While many, including myself, have focused on the odd draws, and occasional losses by the traditional powers, the real story has been the success of the South American nations, the Netherlands, Portugal and Mexico. What we are seeing is a continuation of the previous two decades when France emerged from being an also-ran to Germany, Italy and England and became a dominant nation if only for a brief period of time.

But there are nations that are looking to mimic the French success from their host year and 2006, and this year they may not need to be the host nation. If we look at the history of the Finalists we see that unlike the geo-politics of the late 20th Century the footballing world was really quadripolar - Brazil, Germany, Italy and Argentina were the powers with a few others sitting on the perphiry and flexing their muscle at times, but not often.

National team↓ Final appearances↓ Winners↓ Runners-up↓ Years won Years runners-up
 Brazil 7 5 2 1958, 1962, 1970, 1994, 2002 1950, 1998
 Germany 7 3 4 1954, 1974, 1990 1966, 1982, 1986, 2002
 Italy 6 4 2 1934, 1938, 1982, 2006 1970, 1994
 Argentina 4 2 2 1978, 1986 1930, 1990
 Czechoslovakia 2 0 2 1934, 1962
 France 2 1 1 1998 2006
 Hungary 2 0 2 1938, 1954
 Netherlands 2 0 2 1974, 1978
 Uruguay 2 2 0 1930, 1950
 England 1 1 0 1966
 Sweden 1 0 1 1958

Uraguay has its two titles. England its one. The Netherlands made the Finals twice, but didn't quite pull through. Czechoslavakia, Sweden and Hungary made some noise.

This year though the noises are being made from new nations. The depth of playing talent is as great as ever. Coaching has become a global commodity, and national will amongst some of the rising nations is powerful enough to get their handful of stars to treat their national team as well as they treat their club teams.

Of previous non-Finalists, there are some strong performances that are showing not that the powers are weakened, but instead we are seeing in this era of globalization that the periphery has gained strength.
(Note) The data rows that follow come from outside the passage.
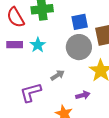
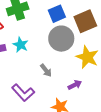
gray arrow: (58, 75) -> (46, 70), turned 96
purple L-shape: (31, 92) -> (23, 93), turned -105

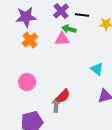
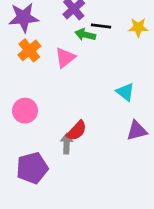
black line: (82, 15) -> (101, 26), moved
pink triangle: (62, 39) -> (65, 58), moved, turned -35

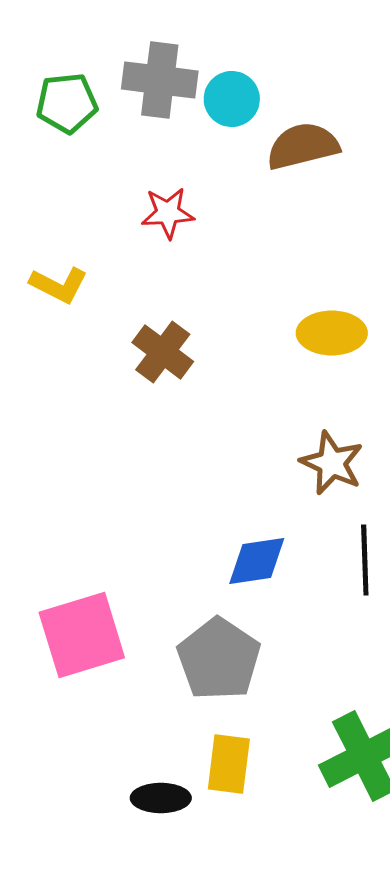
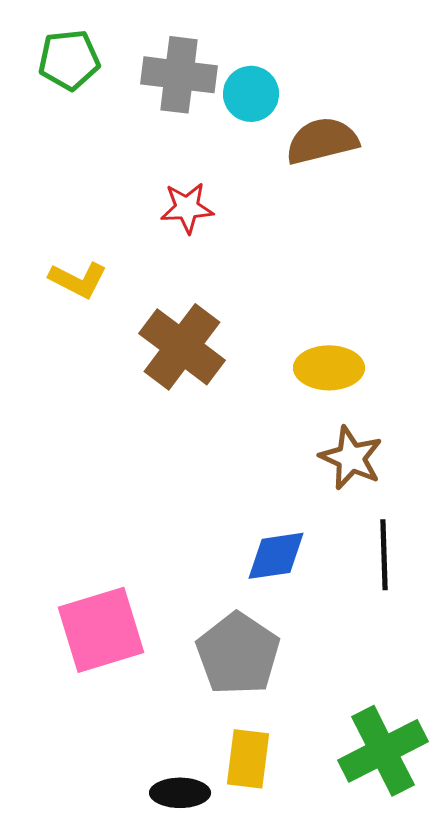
green pentagon: (67, 103) -> (69, 60), moved
yellow ellipse: (332, 333) -> (329, 368), moved
brown cross: (163, 352) -> (182, 347), size x1.4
Mexico is listed with a 24% chance of making the semi-finals.
Paraguay at 22%.
Portugal at 35%
Chile at 20%
Spain at 23%

Previous non-winners the Netherlands are at 40%.

When Japan and South Korea hosted we saw some upstarts break through, but one was a local side. This year, unless Ghana makes a run, it won't be an African side that claims the Cup, but with each passing day it seems more likely that we are seeing nations with long histories in the game, but lacking the largest trophy, make a statement.
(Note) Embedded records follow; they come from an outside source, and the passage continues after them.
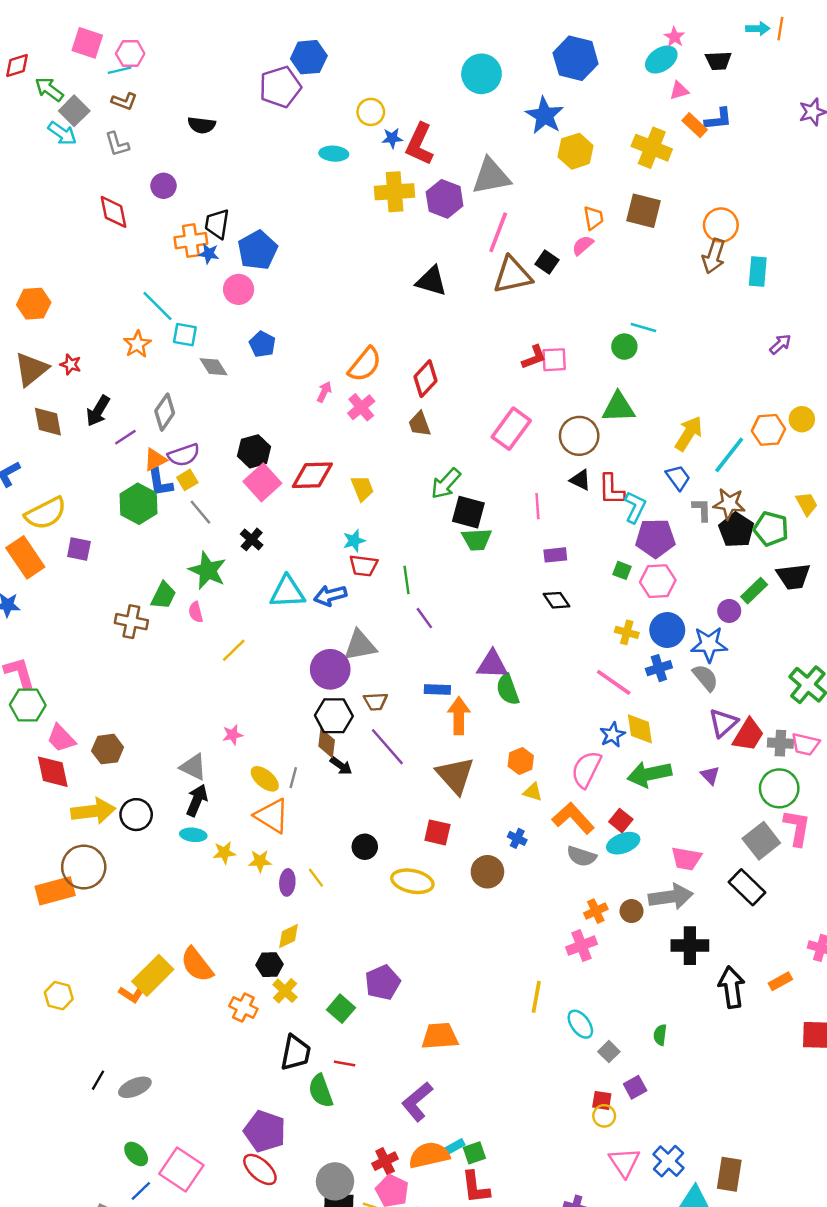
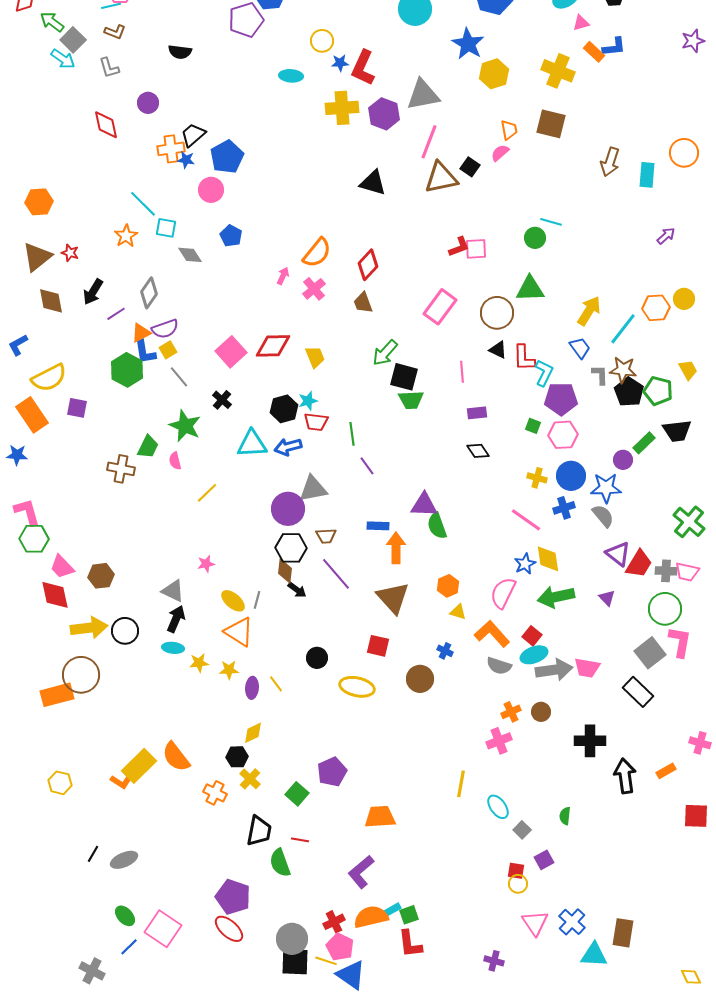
black trapezoid: (217, 224) -> (193, 135), turned 40
orange circle: (721, 225) -> (684, 153), moved
black hexagon: (254, 451) -> (284, 409), moved
purple triangle: (723, 723) -> (618, 554), turned -40
gray arrow: (671, 897) -> (554, 670), moved

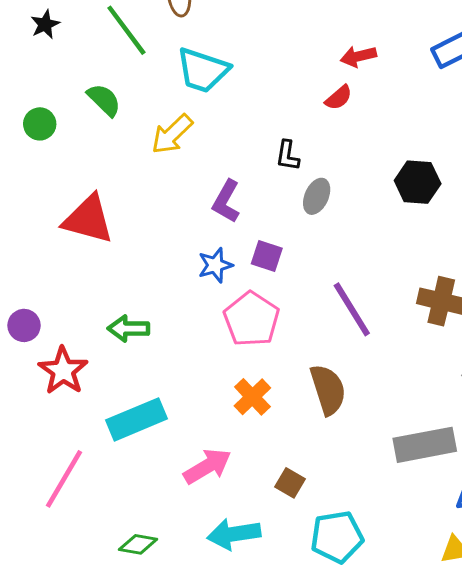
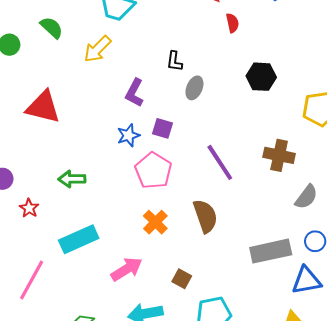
red semicircle: (339, 98) -> (232, 23), moved, turned -60
red star: (63, 371) -> (29, 208), size x0.6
This is the year of the periphery. It isn't Old World v New World. It is an era where tradition, and history of success aren't enough. It is an era where tactical organization, talent and will can exert itself. France went from the periphery to power in '98. Twenty years prior to that the Netherlands made the climb without the crown. In fact these are the only two newbies since England won it all in '66.

2010 looks likely to produce a new nation to declare itself. History means nothing over these next few weeks when it will take a solid run of 6 games to find a Champion. At this point I'm willing to bet that a nation on the Periphery will be in that title game, if not the winner.